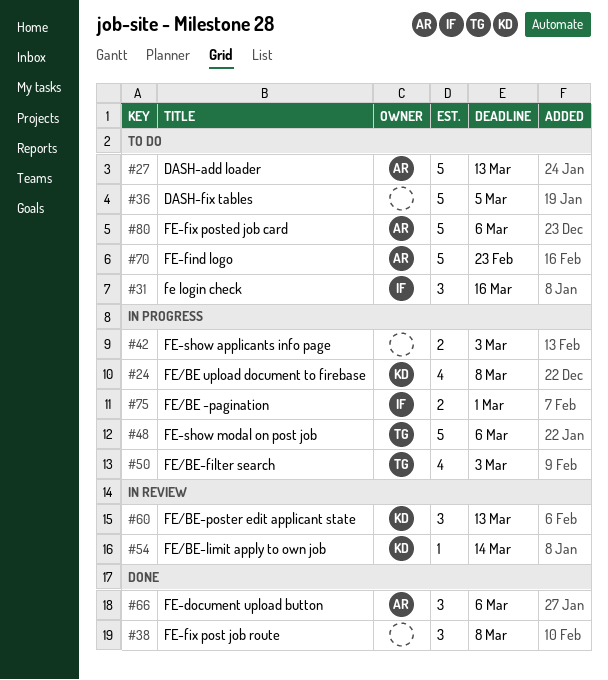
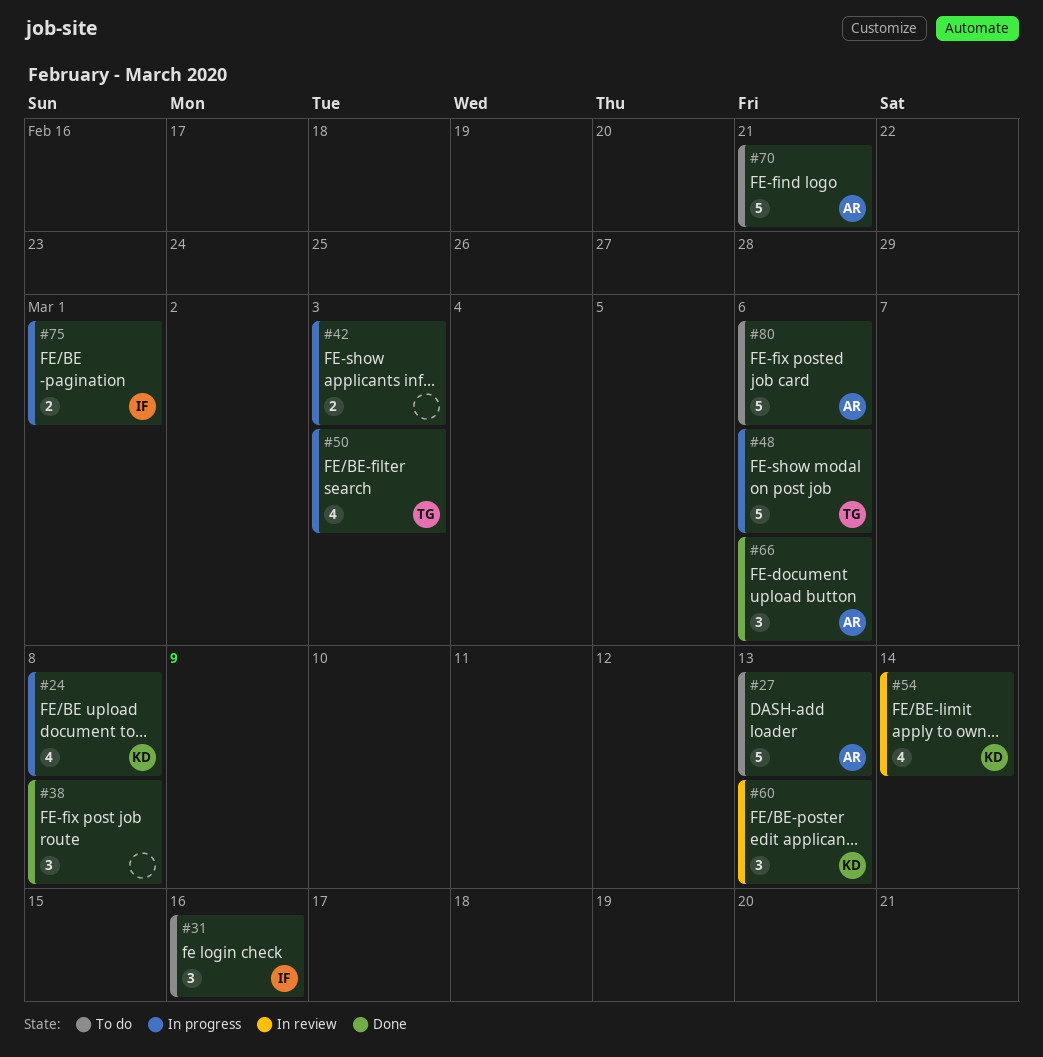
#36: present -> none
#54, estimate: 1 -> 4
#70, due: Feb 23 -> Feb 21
---
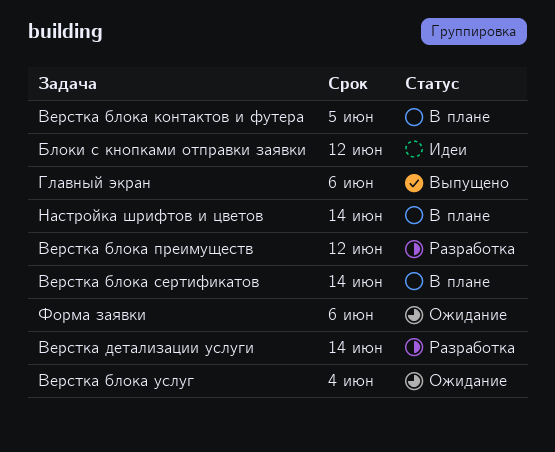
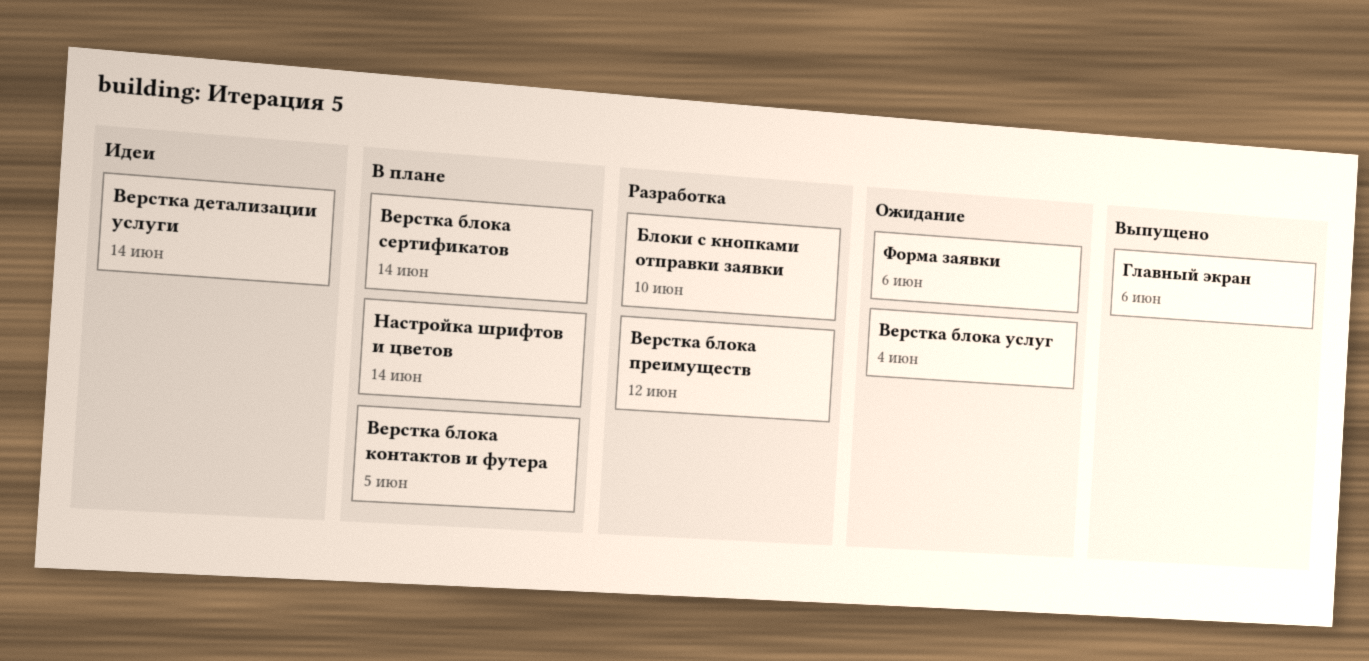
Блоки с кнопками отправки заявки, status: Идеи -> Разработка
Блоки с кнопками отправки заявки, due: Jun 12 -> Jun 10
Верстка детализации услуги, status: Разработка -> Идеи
==
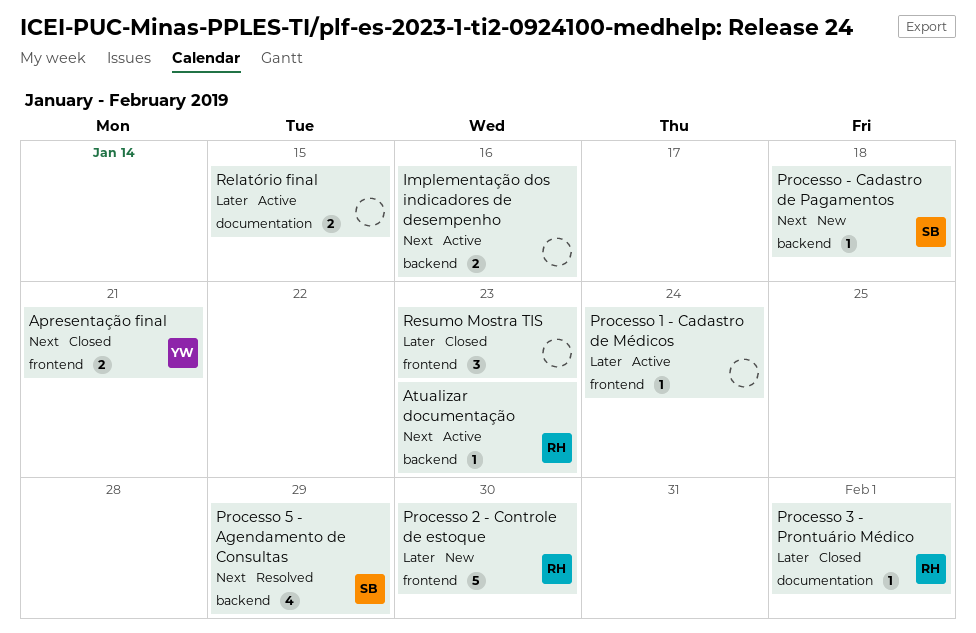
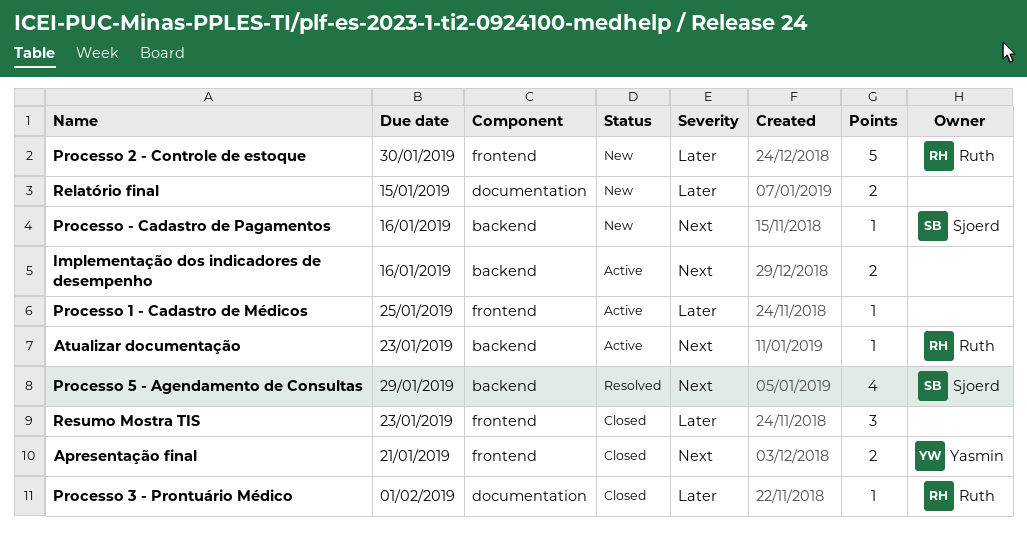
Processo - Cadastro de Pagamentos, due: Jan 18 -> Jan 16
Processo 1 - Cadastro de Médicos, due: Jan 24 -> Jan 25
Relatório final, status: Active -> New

#### [Instructions for the task]
Copy only this part of the entries above: the line with "#36: present -> none", the line with "#70, due: Feb 23 -> Feb 21", and the lines between, all exactly as written.

#### [Task response]
#36: present -> none
#54, estimate: 1 -> 4
#70, due: Feb 23 -> Feb 21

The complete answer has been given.